━━ Document section

I wore a welder’s mask.

I still taste running sweat that
traced invisible salty streaks
down skin through stubble that was waiting
for a beard to form outside.

Waiting I noticed some had darkened Perspex
others gentled cradled homemade
camera obscuras, waiting.
Looking up

for the world to be pitched into
sunless beauty.

Some whooped with joy,
others stood with their
mouths hanging open.

But what if the sun
failed to reappear
and an evil mist hovered over all

How long would it take
before all the vegetation dies?
Before fish float to the surface, bloated
Dead. How soon would it be
before we began to eat each other?





Version One
We waited along
with everyone else,
heads craned upwards
as if connected by
invisible thread to the clouds.

I wore a welder’s mask.

I still taste running sweat that
traced an invisible salty streak down skin
and through stubble that was waiting
for a beard to form outside.

━━━━

Edit the poem from "for the world" to "the vegetation dies?", putting "greenery" in place of "vegetation". The rows have nothing to do with this.

━━ Listing

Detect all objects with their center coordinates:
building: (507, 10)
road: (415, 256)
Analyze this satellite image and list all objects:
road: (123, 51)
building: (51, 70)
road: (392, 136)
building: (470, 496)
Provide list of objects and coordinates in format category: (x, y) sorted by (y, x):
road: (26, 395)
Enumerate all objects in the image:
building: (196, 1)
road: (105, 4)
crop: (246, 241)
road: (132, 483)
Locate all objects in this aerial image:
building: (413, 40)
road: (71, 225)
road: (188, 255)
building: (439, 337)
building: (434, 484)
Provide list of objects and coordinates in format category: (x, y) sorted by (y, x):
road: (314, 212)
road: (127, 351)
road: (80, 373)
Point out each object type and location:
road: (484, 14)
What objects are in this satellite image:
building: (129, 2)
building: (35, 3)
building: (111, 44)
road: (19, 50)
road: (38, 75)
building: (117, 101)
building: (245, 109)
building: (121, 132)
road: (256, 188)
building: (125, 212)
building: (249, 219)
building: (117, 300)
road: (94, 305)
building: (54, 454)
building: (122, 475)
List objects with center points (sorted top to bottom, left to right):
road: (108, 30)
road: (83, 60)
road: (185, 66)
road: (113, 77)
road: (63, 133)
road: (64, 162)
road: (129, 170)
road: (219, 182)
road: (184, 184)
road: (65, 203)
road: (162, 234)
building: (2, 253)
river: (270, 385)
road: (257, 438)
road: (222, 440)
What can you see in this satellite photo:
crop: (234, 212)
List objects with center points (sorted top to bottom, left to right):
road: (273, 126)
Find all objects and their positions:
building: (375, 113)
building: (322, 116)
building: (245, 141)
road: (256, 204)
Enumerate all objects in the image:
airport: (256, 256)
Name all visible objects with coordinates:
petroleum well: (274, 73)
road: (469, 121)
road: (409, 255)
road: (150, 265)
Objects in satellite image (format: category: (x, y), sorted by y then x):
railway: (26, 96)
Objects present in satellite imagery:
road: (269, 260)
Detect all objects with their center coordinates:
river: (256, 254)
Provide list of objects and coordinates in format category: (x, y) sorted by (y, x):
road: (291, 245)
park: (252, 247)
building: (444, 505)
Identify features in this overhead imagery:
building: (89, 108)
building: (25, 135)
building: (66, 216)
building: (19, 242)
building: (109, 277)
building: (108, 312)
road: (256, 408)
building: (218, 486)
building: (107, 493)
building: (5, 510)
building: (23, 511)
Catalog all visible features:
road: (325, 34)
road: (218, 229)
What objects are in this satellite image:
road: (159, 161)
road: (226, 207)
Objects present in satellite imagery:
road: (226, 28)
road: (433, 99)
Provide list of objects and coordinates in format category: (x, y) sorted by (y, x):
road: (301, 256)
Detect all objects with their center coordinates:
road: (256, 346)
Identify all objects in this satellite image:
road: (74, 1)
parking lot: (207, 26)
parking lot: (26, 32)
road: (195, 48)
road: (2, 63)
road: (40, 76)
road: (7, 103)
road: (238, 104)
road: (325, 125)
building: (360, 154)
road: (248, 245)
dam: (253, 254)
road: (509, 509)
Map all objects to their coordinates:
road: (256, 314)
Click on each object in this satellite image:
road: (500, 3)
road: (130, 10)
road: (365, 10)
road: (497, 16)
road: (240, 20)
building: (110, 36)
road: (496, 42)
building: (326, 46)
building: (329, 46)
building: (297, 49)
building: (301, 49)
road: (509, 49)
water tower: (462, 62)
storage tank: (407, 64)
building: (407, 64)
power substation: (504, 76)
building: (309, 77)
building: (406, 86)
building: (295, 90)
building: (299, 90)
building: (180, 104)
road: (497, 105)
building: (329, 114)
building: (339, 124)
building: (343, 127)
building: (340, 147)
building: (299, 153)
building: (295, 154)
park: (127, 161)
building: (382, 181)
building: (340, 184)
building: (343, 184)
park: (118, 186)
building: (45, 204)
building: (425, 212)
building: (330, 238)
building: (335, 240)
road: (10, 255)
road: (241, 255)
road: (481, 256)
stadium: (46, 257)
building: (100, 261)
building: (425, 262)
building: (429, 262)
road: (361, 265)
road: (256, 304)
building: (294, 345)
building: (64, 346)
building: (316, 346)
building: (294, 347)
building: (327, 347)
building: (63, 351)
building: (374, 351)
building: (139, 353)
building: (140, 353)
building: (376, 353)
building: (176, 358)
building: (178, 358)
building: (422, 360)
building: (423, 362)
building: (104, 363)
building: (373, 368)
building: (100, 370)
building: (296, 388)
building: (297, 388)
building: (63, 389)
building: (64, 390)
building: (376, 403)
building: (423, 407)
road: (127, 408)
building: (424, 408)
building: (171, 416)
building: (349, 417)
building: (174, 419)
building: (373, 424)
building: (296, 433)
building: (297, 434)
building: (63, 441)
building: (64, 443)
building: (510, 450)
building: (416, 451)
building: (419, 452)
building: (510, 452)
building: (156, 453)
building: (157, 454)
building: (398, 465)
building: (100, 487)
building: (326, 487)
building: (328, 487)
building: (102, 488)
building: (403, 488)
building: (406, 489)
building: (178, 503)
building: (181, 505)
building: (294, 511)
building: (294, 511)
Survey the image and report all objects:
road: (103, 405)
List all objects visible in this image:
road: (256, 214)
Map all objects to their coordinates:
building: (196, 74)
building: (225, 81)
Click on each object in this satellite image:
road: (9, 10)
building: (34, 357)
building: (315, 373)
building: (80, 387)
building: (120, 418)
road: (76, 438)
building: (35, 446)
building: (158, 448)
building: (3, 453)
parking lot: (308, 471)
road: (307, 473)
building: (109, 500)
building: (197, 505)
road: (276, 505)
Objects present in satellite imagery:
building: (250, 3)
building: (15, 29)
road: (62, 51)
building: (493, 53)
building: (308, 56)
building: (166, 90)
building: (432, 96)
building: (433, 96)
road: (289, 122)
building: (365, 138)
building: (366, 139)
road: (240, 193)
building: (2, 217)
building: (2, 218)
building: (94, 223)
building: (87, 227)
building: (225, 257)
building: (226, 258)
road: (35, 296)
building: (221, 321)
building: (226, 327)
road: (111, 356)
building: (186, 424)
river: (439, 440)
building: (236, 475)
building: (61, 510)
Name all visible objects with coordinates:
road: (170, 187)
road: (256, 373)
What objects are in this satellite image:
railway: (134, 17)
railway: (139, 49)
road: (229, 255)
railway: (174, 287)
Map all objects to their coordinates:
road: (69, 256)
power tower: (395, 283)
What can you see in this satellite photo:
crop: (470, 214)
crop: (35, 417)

━━━━

→ **Written answer**
for the world to be pitched into
sunless beauty.

Some whooped with joy,
others stood with their
mouths hanging open.

But what if the sun
failed to reappear
and an evil mist hovered over all

How long would it take
before all the greenery dies?